Data extracts:
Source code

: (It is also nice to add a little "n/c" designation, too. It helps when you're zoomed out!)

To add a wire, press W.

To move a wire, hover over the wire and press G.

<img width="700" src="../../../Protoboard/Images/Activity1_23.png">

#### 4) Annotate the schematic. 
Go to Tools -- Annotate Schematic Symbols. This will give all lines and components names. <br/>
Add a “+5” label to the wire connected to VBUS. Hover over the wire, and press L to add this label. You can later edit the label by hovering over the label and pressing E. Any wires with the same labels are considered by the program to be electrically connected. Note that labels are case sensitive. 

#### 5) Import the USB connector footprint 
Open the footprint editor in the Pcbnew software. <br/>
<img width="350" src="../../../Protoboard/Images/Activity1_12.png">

What you will do:
Copy each line of the listing that carries the string "Protoboard".

Response:
<img width="700" src="../../../Protoboard/Images/Activity1_23.png">
<img width="350" src="../../../Protoboard/Images/Activity1_12.png">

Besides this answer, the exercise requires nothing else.